Stored items
● ● ● ●

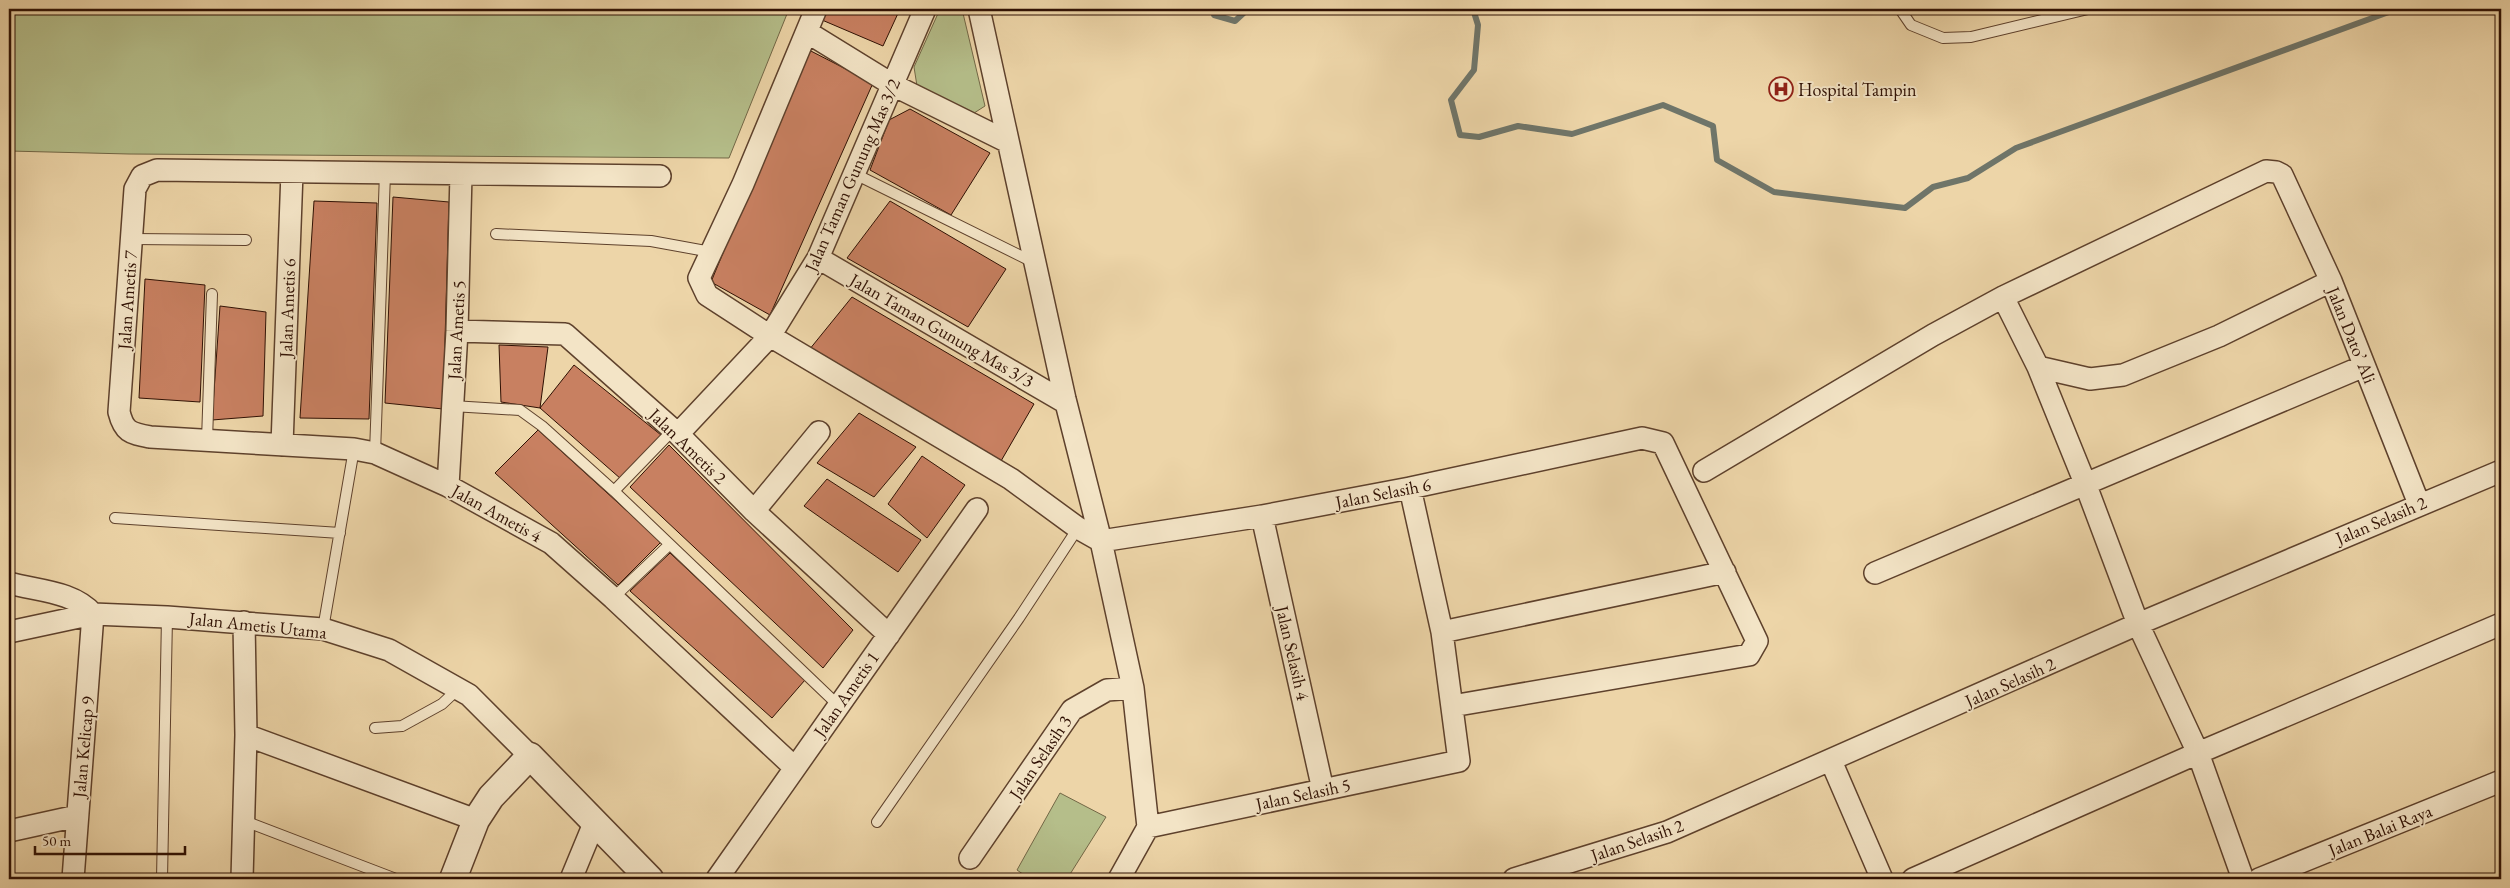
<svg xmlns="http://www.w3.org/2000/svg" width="2510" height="888" font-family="'EB Garamond',serif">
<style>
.green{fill:#b5be8a;stroke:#726746}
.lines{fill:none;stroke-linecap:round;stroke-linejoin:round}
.stream{stroke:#6f7569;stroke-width:6}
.building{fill:#c88061;stroke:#2f1003}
.service-casing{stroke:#5e412c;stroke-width:12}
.minor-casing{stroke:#5e412c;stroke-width:24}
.tertiary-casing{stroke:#5e412c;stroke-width:29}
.service{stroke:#f3e4c6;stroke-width:10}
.minor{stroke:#f3e4c6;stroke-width:21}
.tertiary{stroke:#f3e4c6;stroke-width:26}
.labels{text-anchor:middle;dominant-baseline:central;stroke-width:4;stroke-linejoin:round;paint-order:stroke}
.poi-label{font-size:18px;fill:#2f1003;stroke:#f3e4c6;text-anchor:start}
.street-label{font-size:18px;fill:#2f1003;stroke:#f3e4c6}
</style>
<rect width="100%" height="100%" fill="#edd5a8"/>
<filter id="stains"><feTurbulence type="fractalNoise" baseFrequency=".004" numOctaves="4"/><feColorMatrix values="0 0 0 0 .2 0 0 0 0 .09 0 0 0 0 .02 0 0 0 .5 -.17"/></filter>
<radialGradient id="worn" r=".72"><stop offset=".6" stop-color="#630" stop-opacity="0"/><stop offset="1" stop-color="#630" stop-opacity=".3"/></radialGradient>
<path class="green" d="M9,9H789L729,158L129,154L9,151Z
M940,9H962L985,106L971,115L917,86L914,67Z
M1060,793L1106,817L1067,879H1030L1017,870Z"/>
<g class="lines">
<path class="stream" d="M1213,9L1214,15L1235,21L1248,9
M1473,9L1478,25L1474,70L1451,100L1460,135L1479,137L1518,126L1572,134L1663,105L1713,126L1717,160L1774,192L1905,208L1933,187L1968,178L2016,148L2397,9"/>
</g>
<path class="building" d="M827,9H900L883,46L822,20Z
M807,49L873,83L770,315L711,282Z
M910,109L990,153L951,215L870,170L889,120Z
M393,197L449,202L443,409L385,403Z
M314,201L377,203L369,419L300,418Z
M890,201L1006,269L968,327L847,258Z
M145,279L205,285L200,402L139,398Z
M852,297L1034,404L1001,461L809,350Z
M220,306L266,312L263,416L212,420Z
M499,345L548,347L540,408L501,402Z
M574,365L661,435L621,479L540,408Z
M859,413L916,447L874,497L817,463Z
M538,430L661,542L618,585L495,473Z
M669,445L853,630L823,668L630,487Z
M922,456L965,485L927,538L888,504Z
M827,479L921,540L898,572L804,506Z
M670,553L805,680L772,718L630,591Z"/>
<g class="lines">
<g class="service-casing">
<path id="service" d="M1900,9L1911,25L1943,38L1971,37L2088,9
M855,174L1033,262
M496,234L651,241L711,252
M132,239L246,240
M452,406L520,410L542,426L614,491L839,706
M207,440L212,294
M375,453L385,173
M614,491L673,430
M115,518L340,533
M613,598L669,545
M323,629L354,449
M375,728L402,726L442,704L459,688
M242,820L396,879
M877,822L1019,618L1078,528
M162,879L167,617"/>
</g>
<g class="minor-casing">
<path id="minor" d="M816,9L743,184L699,278L707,295L770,336L1011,479L1078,528L1101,541L1262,516L1410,488L1642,438L1663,443L1757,641L1749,655L1452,706
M979,9L1065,399L1101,541L1133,688L1148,827L1119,879
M807,32L893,85L1008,142
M660,176L157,170L142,176L135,189L119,412C124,432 130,433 150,437L354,449L375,453L448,486L551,543L613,598L794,767
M818,258L1066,403
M2003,297L2038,367L2085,483L2138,624L2198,753L2243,879
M457,331L565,334L678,434L754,511L889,635
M2038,367L2090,379L2123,375L2219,336L2331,281
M678,434L770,336L818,258L925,9
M282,445L292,172
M1704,471L1933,335L2003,297L2266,171L2276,172L2282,175L2331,281L2419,504
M448,486L457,331L461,174
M754,511L819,432
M1262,516L1323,790
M1875,573L2364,366
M9,583C37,591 73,591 93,614L73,879
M9,632L93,614L167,617L323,629L389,650L469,695L530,756
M1442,632L1725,572
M246,735L476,820
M1831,761L1882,879
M1148,827L1459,761L1442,632L1410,488
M9,831L77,816
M970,858L1072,710L1107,690L1133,688
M242,879L246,735L244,622
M571,879L595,821
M717,879L977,509
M1514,879L1667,832L2138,624L2501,471
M1913,879L2198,753L2501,624
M2259,879L2501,781"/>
</g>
<g class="tertiary-casing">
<path id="tertiary" d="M453,879L476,820L491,797L530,756L650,879"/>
</g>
<use href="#service" class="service"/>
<use href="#minor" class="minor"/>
<use href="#tertiary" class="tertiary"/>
</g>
<defs>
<g id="hospital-ring" transform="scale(1.25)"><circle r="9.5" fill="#f3e4c6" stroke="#8f2418" stroke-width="1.5"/><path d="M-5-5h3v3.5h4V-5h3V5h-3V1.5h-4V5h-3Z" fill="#8f2418"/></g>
</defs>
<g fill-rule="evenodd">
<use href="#hospital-ring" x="1781" y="89"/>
</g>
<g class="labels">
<g class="poi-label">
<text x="1798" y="89">Hospital Tampin</text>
</g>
<g class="street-label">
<text transform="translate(852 175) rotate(-66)">Jalan Taman Gunung Mas 3/2</text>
<text transform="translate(127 300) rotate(-86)">Jalan Ametis 7</text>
<text transform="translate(287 308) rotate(-88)">Jalan Ametis 6</text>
<text transform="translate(456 330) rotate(-87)">Jalan Ametis 5</text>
<text transform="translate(942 330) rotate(30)">Jalan Taman Gunung Mas 3/3</text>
<text transform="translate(2352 335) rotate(68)">Jalan Dato’ Ali</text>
<text transform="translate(688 446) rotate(44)">Jalan Ametis 2</text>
<text transform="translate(1383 493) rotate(-11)">Jalan Selasih 6</text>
<text transform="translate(497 513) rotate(29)">Jalan Ametis 4</text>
<text transform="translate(2381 520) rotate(-23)">Jalan Selasih 2</text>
<text transform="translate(258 625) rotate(6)">Jalan Ametis Utama</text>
<text transform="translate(1293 653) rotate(77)">Jalan Selasih 4</text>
<text transform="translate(2010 682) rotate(-24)">Jalan Selasih 2</text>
<text transform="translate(846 694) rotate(-55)">Jalan Ametis 1</text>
<text transform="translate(83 747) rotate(-85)">Jalan Kelicap 9</text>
<text transform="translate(1040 757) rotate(-56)">Jalan Selasih 3</text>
<text transform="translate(1303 794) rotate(-12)">Jalan Selasih 5</text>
<text transform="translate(2380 830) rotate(-22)">Jalan Balai Raya</text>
<text transform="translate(1637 840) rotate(-19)">Jalan Selasih 2</text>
</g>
</g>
<rect width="2510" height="888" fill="none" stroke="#edd5a8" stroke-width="30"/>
<rect x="10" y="10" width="2490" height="868" fill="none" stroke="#2f1003" stroke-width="2.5"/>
<rect x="15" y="15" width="2480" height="858" fill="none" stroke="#2f1003"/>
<path d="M35 846v8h150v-8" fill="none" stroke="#2f1003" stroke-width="2.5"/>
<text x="42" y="846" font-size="15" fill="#2f1003" stroke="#f3e4c6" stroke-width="4" paint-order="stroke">50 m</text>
<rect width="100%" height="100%" filter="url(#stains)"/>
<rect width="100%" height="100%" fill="url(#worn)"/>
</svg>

● ● ● ●

> [ASSIGNMENT]: In the entries above, count the lines that include "worn" and write nothing but that number.

> [EXERCISE ANSWER]: 2